T-lymphocyte subset distribution in human spleen


  • Laboratory for Experimental Immunology (M. Langeveld, L. E. Gamadia), Renal Transplant Unit (L. E. Gamadia, i. J. M. ten Berge), Department of Internal Medicine, Academic Medical Center, University of Amsterdam, Amsterdam, the Netherlands.

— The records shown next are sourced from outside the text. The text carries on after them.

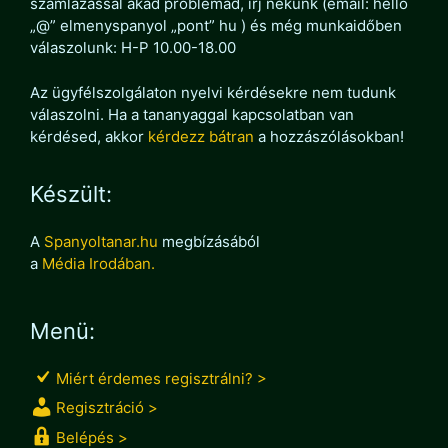
számlázással akad problémád, írj nekünk (email: hello
„@” elmenyspanyol „pont” hu ) és még munkaidőben
válaszolunk: H-P 10.00-18.00
Az ügyfélszolgálaton nyelvi kérdésekre nem tudunk
válaszolni. Ha a tananyaggal kapcsolatban van
kérdésed, akkor
kérdezz bátran
a hozzászólásokban!
Készült:
A
Spanyoltanar.hu
megbízásából
a
Média Irodában.
Menü:
Miért érdemes regisztrálni? >
Regisztráció >
Belépés >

Laila E. Gamadia, Laboratory for Experimental Immunology, Department of Internal Medicine, Academic Medical Center, University of Amsterdam, F4-215, P.O.Box 22700, 1100 DE Amsterdam, the Netherlands. Tel.: +31 20 5667688; fax: +31 20 6914904; e-mail: l.e.gamadia@amc.uva.nl


Background  When analyzing human cellular immune responses, most focus is placed on the peripheral blood (PB) and, to a lesser extent, the lymph nodes. To date the spleen has not been analyzed with regard to its role in adaptive cellular immunity and more notably not with respect to T-cell immune responses.

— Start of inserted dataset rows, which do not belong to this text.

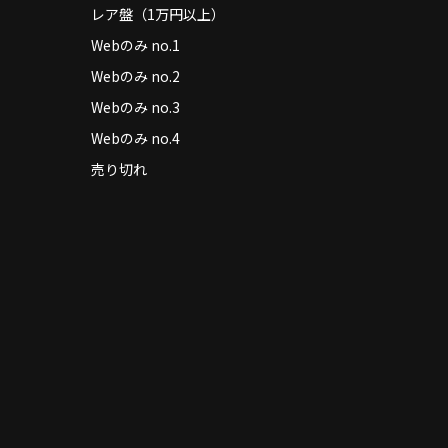
レア盤（1万円以上）
Webのみ no.1
Webのみ no.2
Webのみ no.3
Webのみ no.4
売り切れ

Materials and methods  We analyzed the splenic lymphocyte compartment in comparison with the PB lymphocyte compartment regarding the number of NK cells, B cells, CD4+, CD8+ T cells and CMV-specific CD8+ T cells. Furthermore, we analyzed the distribution of naive, memory and effector subsets of CD4+ and CD8+ T cells in these compartments.

Results  The spleen contains proportionally more B cells and less CD4+ and CD8+ T cells than PB. The percentage of CD8+ T cells is greater in the spleen, leading to an inverse CD4/CD8 ratio. Both splenic CD4+ and CD8+ T-cell populations show a greater number of activated cells, and splenic CD8+ T cells show a more differentiated cytotoxic CD27CD45RA+ memory phenotype.

Conclusions  Our findings show that the distribution of the different lymphocyte subsets is markedly different between the spleen and the PB, thus inferring an important and distinct role for the spleen in CD4+ and CD8+ T-cell activation.